Before such information can be presented to the jury at Bryant's assault trial, the state's rape-shield law requires that Bryant's attorneys prove to the judge in a closed-door hearing that the woman's prior sexual information is relevant.

The woman is scheduled to testify Tuesday. She and Bryant will be in court together for the first time since the Los Angeles Lakers guard was arrested in July.

In court filings, defense attorneys Hal Haddon and Pamela Mackey have argued that the woman's sexual conduct is relevant because it could show injuries found in a rape examination the day after the alleged attack could have been caused by someone else.

Prosecutors maintain that the information is irrelevant and want the judge to prohibit it from being introduced at trial.

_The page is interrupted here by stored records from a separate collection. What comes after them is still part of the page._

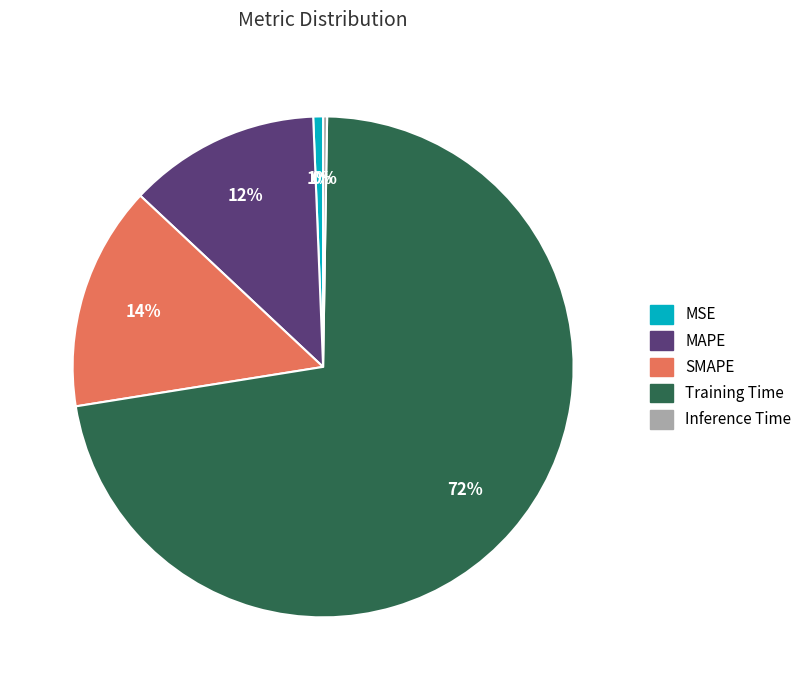

Is there a majority slice in this chart?

Yes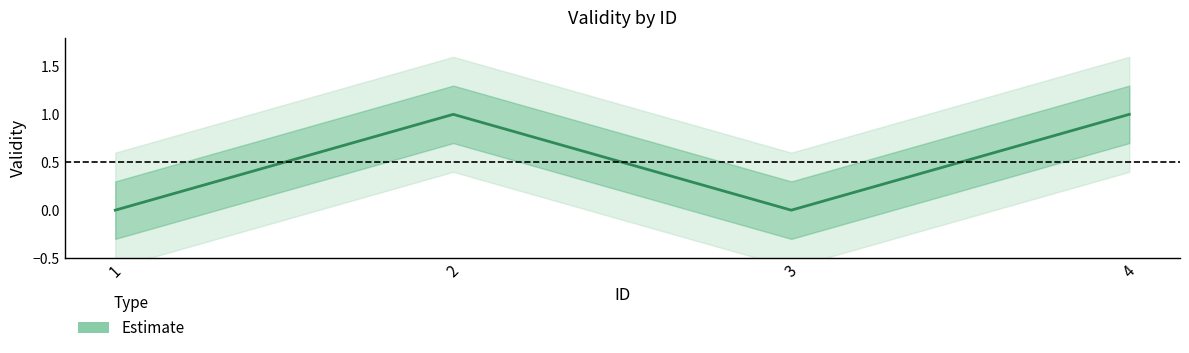

Which category has the lowest value across all series?

1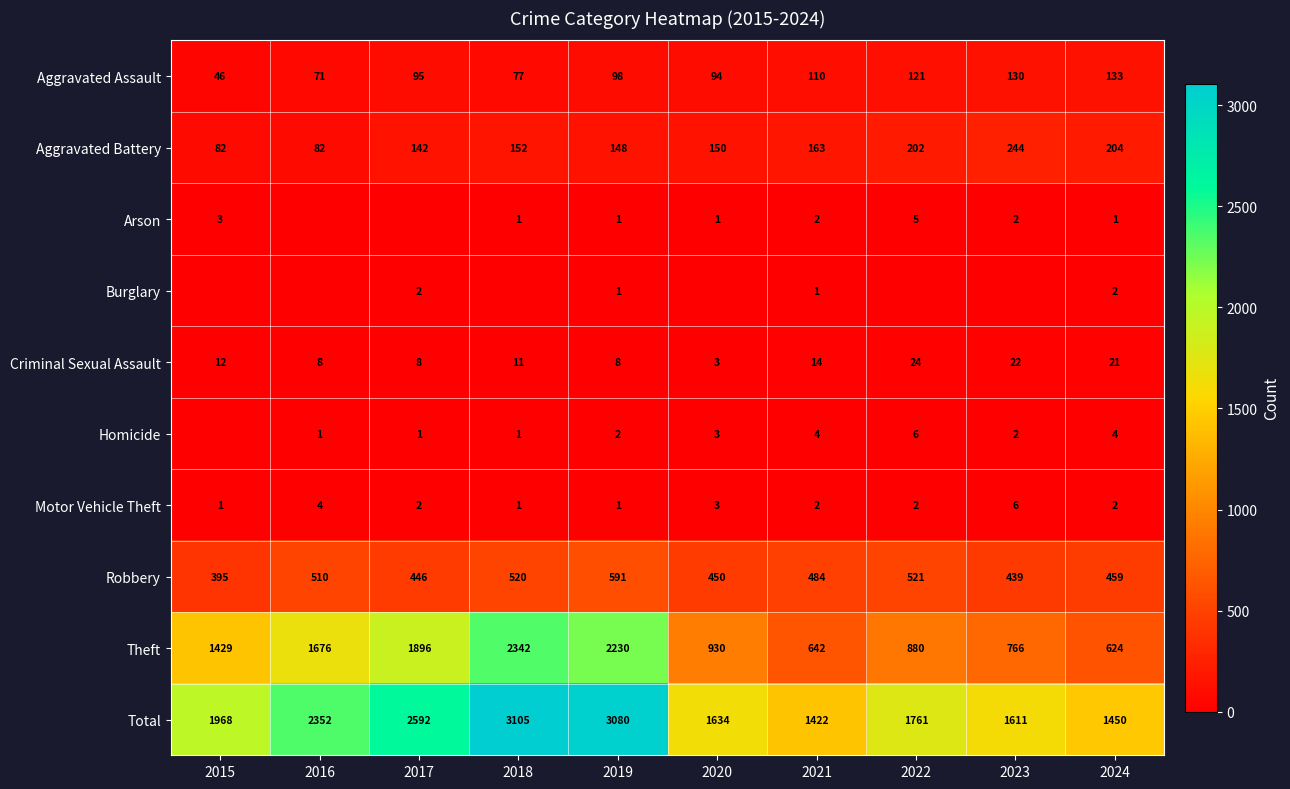

What is the approximate value of Criminal Sexual Assault at 2017, to the nearest 10?

10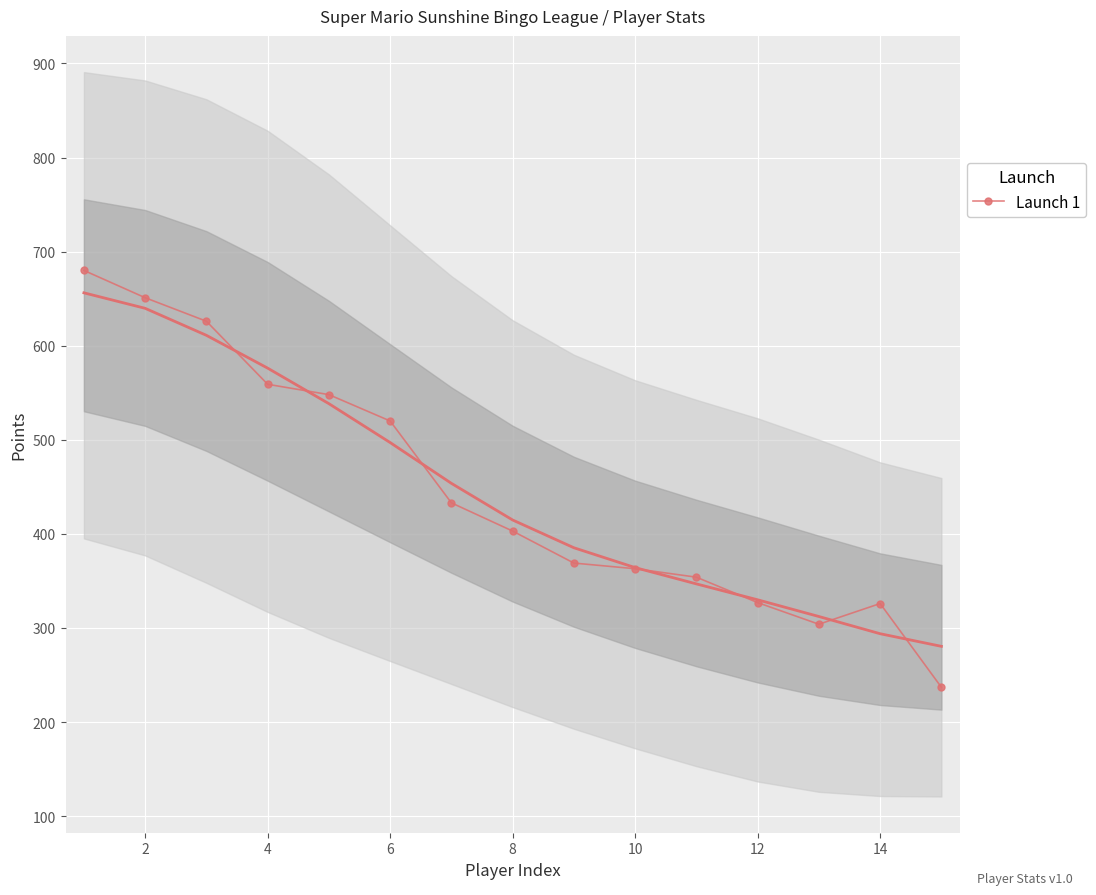

The value of Launch 1 at 10 is 363. True or false?

True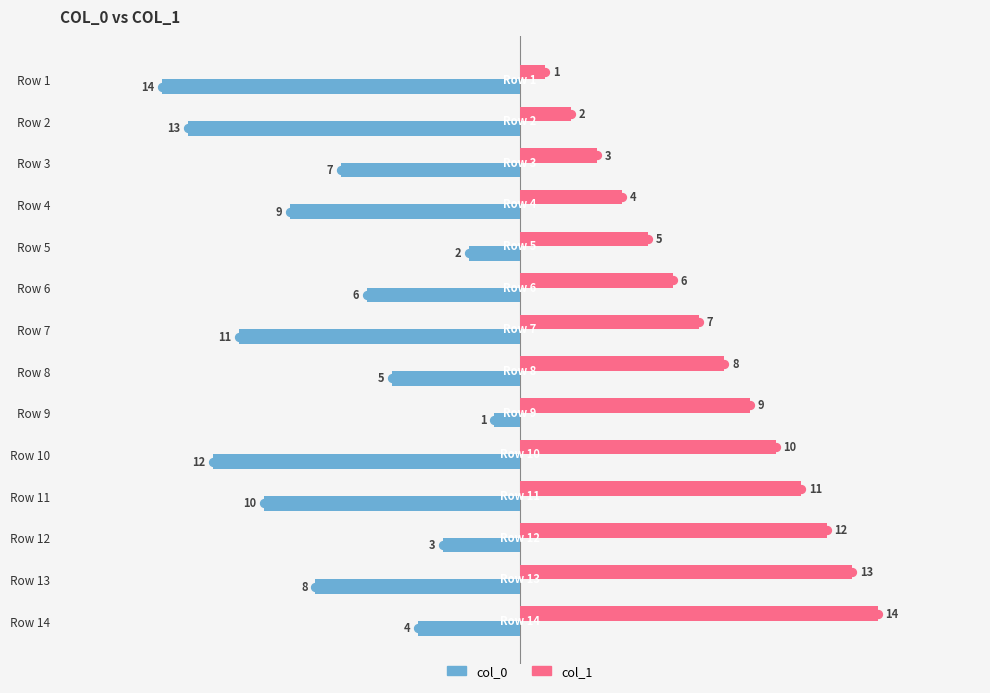

What is the sum of the col_0 values at Row 6 and Row 4?

-15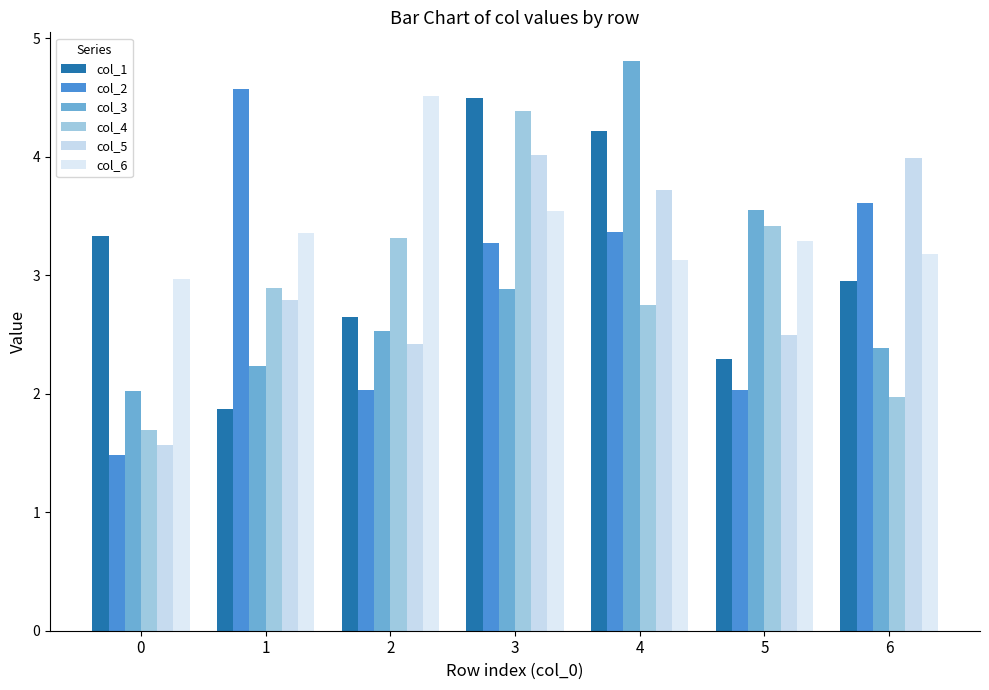

Reading left to right, list all the values displayed in this chart.

col_1: 0=3.3	1=1.9	2=2.6	3=4.5	4=4.2	5=2.3	6=3.0
col_2: 0=1.5	1=4.6	2=2.0	3=3.3	4=3.4	5=2.0	6=3.6
col_3: 0=2.0	1=2.2	2=2.5	3=2.9	4=4.8	5=3.6	6=2.4
col_4: 0=1.7	1=2.9	2=3.3	3=4.4	4=2.7	5=3.4	6=2.0
col_5: 0=1.6	1=2.8	2=2.4	3=4.0	4=3.7	5=2.5	6=4.0
col_6: 0=3.0	1=3.4	2=4.5	3=3.5	4=3.1	5=3.3	6=3.2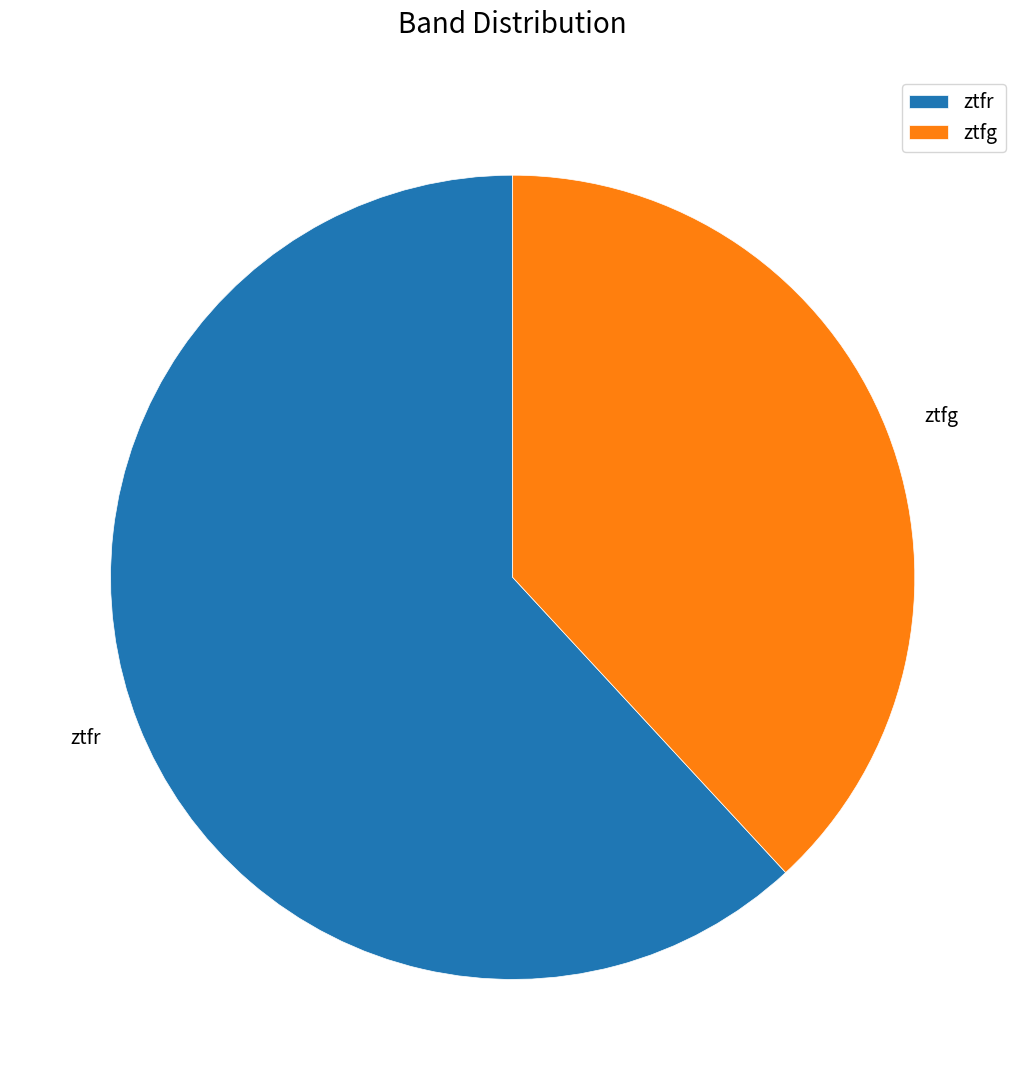

What is the largest slice in the pie chart?

ztfr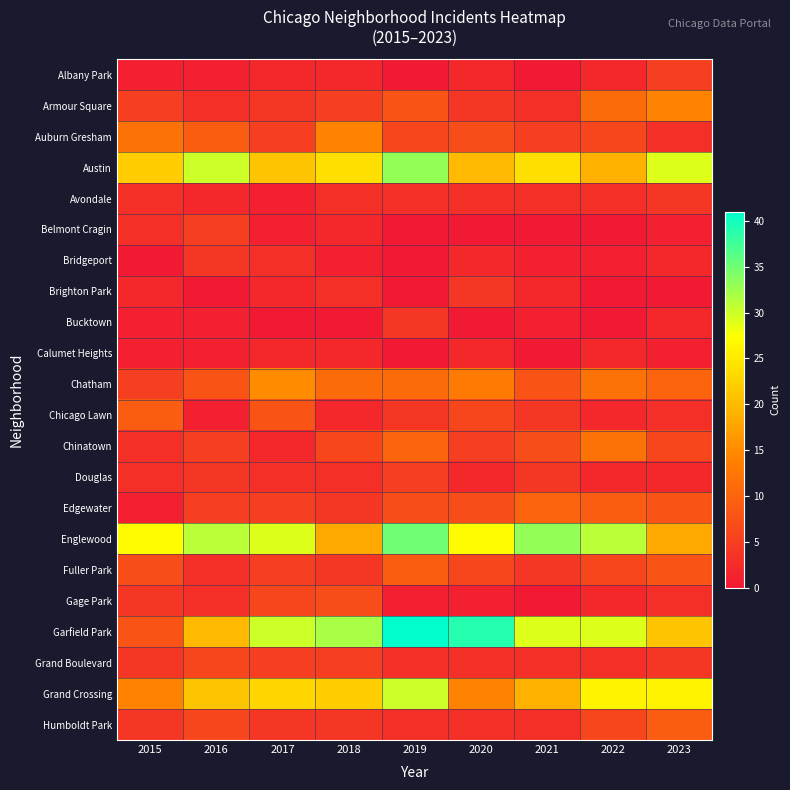

Which series has the largest total across all categories?

Englewood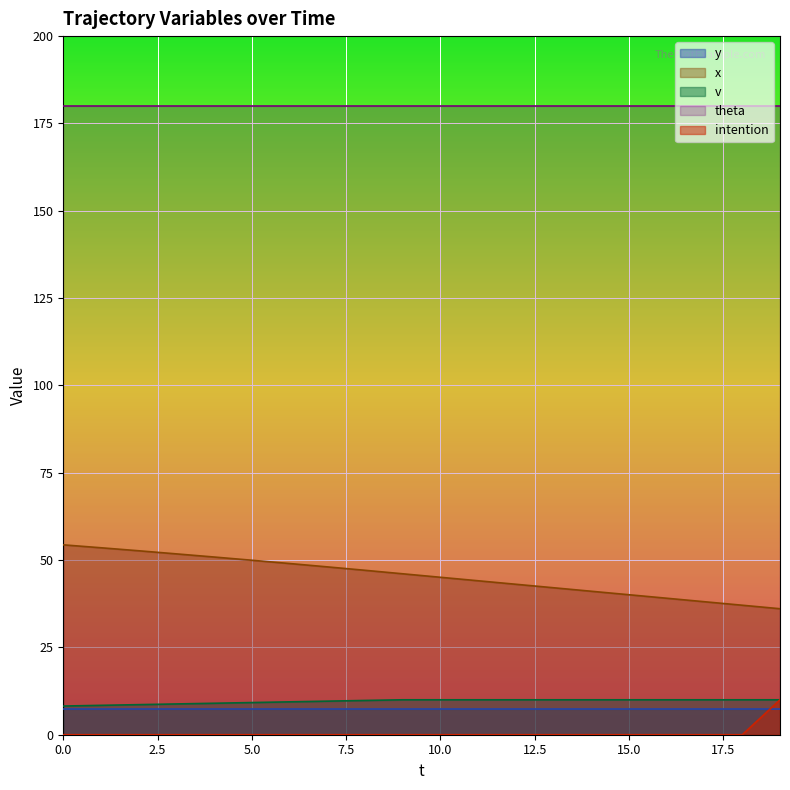

What is the sum of all x values?

909.0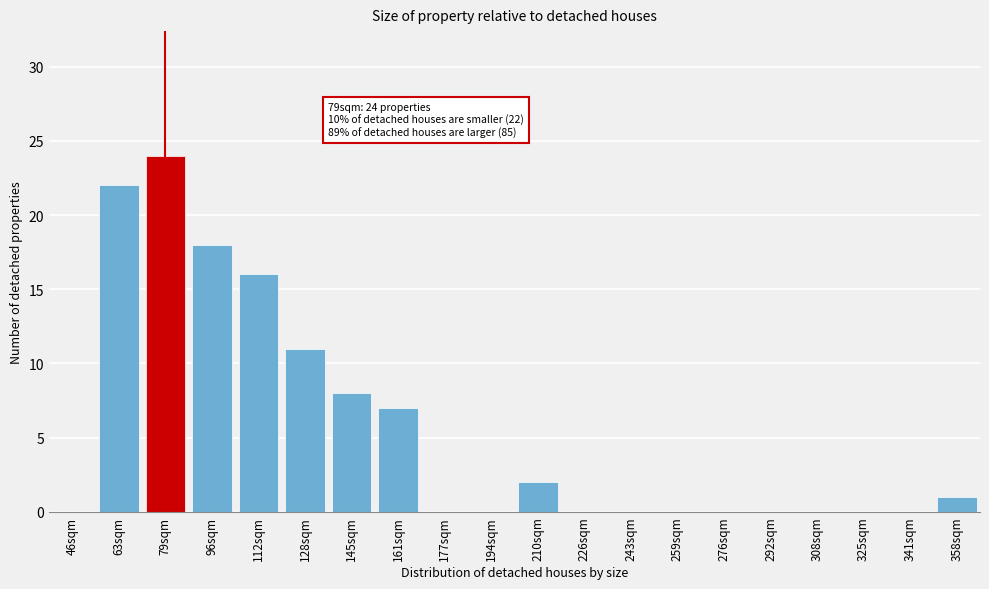

Reading left to right, list all the values displayed in this chart.

46sqm=0	63sqm=22	79sqm=24	96sqm=18	112sqm=16	128sqm=11	145sqm=8	161sqm=7	177sqm=0	194sqm=0	210sqm=2	226sqm=0	243sqm=0	259sqm=0	276sqm=0	292sqm=0	308sqm=0	325sqm=0	341sqm=0	358sqm=1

Prosecutors also want the judge to limit the defense questioning of the woman on Tuesday.

``It is a humiliating fishing expedition which the prosecution seeks to prevent,'' prosecutor Dana Easter wrote in a filing on Friday. ``She has revealed all possible relevant information and no further inquiry of her will lead to admissible evidence.''

Attorneys also are scheduled to resume arguments during this week's hearing on whether the woman gave up her right to confidentiality of her medical history because she talked about it with others, and on whether certain evidence against Bryant, including his statement to police, should be thrown out because of the methods police used during the investigation.

Before the woman testifies, arguments are expected Monday on the defense's challenge of the constitutionality of the rape shield law.

Haddon and Mackey say the law violates a defendant's constitutional right to equal protection. Under state law, they argue, prior sexual conduct of an alleged sexual assault victim is presumed to be irrelevant while the defendant's prior sexual conduct is presumed to be relevant.

Legal experts doubt that Bryant's attorneys will succeed because the 30-year-old rape-shield law has withstood previous challenges.

Bryant, 25, has said he had consensual sex with the 19-year-old woman. If convicted, he faces four years to life in prison, or 20 years to life on probation. No trial date has been set. He is free on $25,000 bail.

Denver attorney Scott Robinson, who has been following the case, said defense attorneys rarely meet the high legal standards necessary to introduce evidence about an alleged victim's sexual conduct.

``She's certainly going to have to bare some personal parts of her life,'' he said. ``That doesn't necessarily mean the defense is doing anything wrong in a moral sense. They're doing a great job. They've been on a full court press since the case started and they haven't let up yet.''

The judge likely will ask both sides to discuss a dispute over his Feb. 2 order that prosecutors give evidence to the defense's forensic expert for testing.

The defense claims prosecutors told the Colorado Bureau of Investigation not to turn over cuttings from two pairs of underwear the woman wore the night of the alleged attack and the next day when she went to a hospital for the examination.

Another two-day hearing is scheduled to begin March 24.